By JESSLYN LAI
There are people who are invisible to the world. The jobs they do go unnoticed for various reasons, but without them, there will be disorder and chaos. Every organisation has such back-end workers who silently support the company’s functional and operational aspect.
My primary school teacher once told me a story that I remember until today. Through her story, she illustrated the difference between a rubbish collector and a king. In our society, no one would willingly choose to become a rubbish collector, a sweeper or a cleaner. These jobs are often seen as dirty and low class whereas a king is highly honoured, served with the best of the best and receives royal treatment wherever he goes.
She then asked, what would happen if both the king and the rubbish collector stopped working for a month. Yes, the king is needed to maintain order in the nation but the rubbish collector has a very pertinent role to play too. Imagine what would happen if our trash does not get sorted for a month. Not only is our health in danger but so is the country’s reputation. Health, well-being, businesses, tourism and much more get affected.
Yet, do we bother acknowledging those who work hard to keep our country clean – regardless of whether they’re locals or foreigners? These are among the invisible heroes that we should celebrate, or at least respect.
There is a small community of former rubber tappers living in longhouses that are located close to my housing area in Kuala Lumpur. There’s a woman – from the community – who comes by my area regularly, to collect recyclable items. My father took notice of this and decided to build a wire mesh basket to place all our recyclable wastes so she can collect them easily.
My mother on the other hand, would pack pre-loved clothes and instead of donating it to charity, give them away to our neighbours’ maids. It was a small gesture but it made the maids so happy!
One scorching hot day, I was craving for some cold juice. It had been stored in the refrigerator for a few days but I never really fancied it until that day. When I got home, I immediately hit the fridge only to learn that it was all gone. Clearly annoyed, I asked my parents what happened to all the juice boxes only to learn that my parents gave them away to some road sweepers who swung by our backyard and asked for some drinking water. My frustration immediately subsided. I was in awe as I then realised my parents are great role models.
If it’s not for their kind and friendly gestures, I wouldn’t have learned to appreciate the underappreciated. What they’ve done are simple and random acts of kindness but it left a big impact on me. These acts makes you grateful and helps you see the story behind everything we enjoy in our lives today. Even the rice we eat daily has a story of sweat and sacrifice behind it. There’s always something that is more than meets the eye.

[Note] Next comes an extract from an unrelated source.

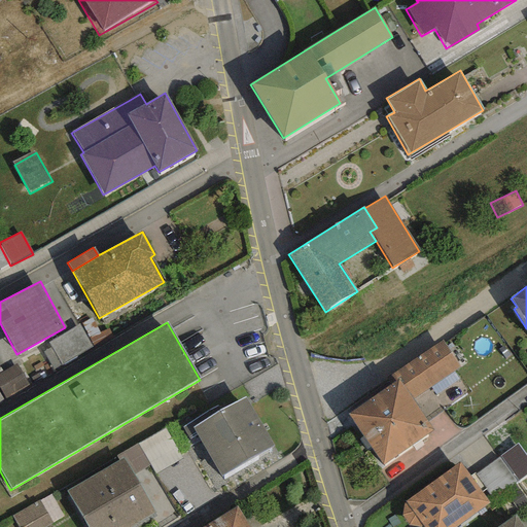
[(394,382),(347,415),(382,465),(433,430),(412,399),(460,366),(443,340),(390,376),(394,382)]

Growing up, I was initially inspired by videos and acts of kindness that had heightened my awareness and inculcated a deep desire to do the same – notice the unnoticed, appreciate those we so often miss out, and do something nice for people occasionally.

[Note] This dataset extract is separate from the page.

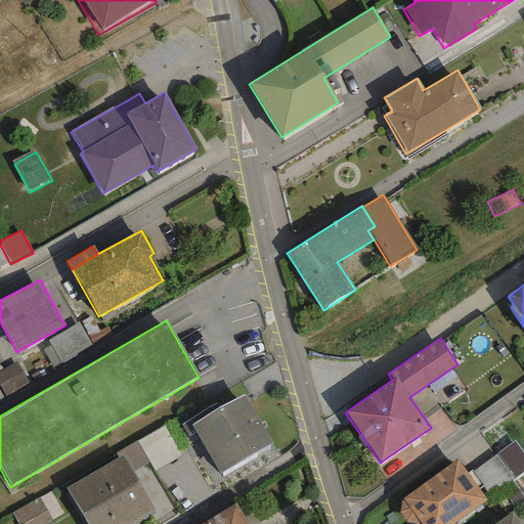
[(0,370),(0,385),(4,395),(29,384),(19,363),(0,370)]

I’ve always been surrounded by people who make a difference but don’t realise that they do. I’ve seen them greet security guards, toilet cleaners, cashiers and waiters by name. These people make it a point to get to know others who serve them, they initiate conversations and even go the extra mile by giving them something on special occasions.

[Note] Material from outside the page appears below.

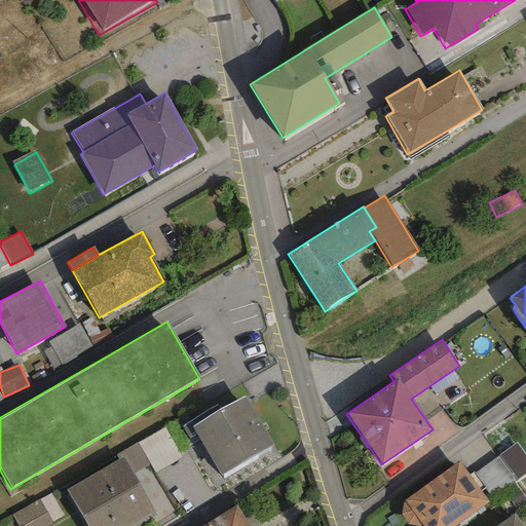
[(243,397),(191,425),(220,477),(271,448),(243,397)]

It shows a personal initiative to adopt an internalised practice that is centred around love and leadership. It is selfless in nature because there are no hidden reasons that facilitate such acts.
We can emulate such examples anywhere, even at our workplace. Small gifts, little handwritten notes, or just taking that five minutes to listen a colleague who’s struggling with work can impact our environment, or our relationship with our colleagues.
At the end of our lives, we won’t be remembered for the deadlines that we’ve met or deals we’ve closed but we will be remembered for our loving gestures. As the saying goes, people may not remember what you’ve done but they will always remember how you made them feel.
So, whether you call it acts of kindness or personal practise and principles, I hope this article has encouraged you to continue doing and appreciating these little things. I can assure you that a simple “thank you” can go a long way. Your acts may remain unseen but their impacts are visible to the heart’s eye.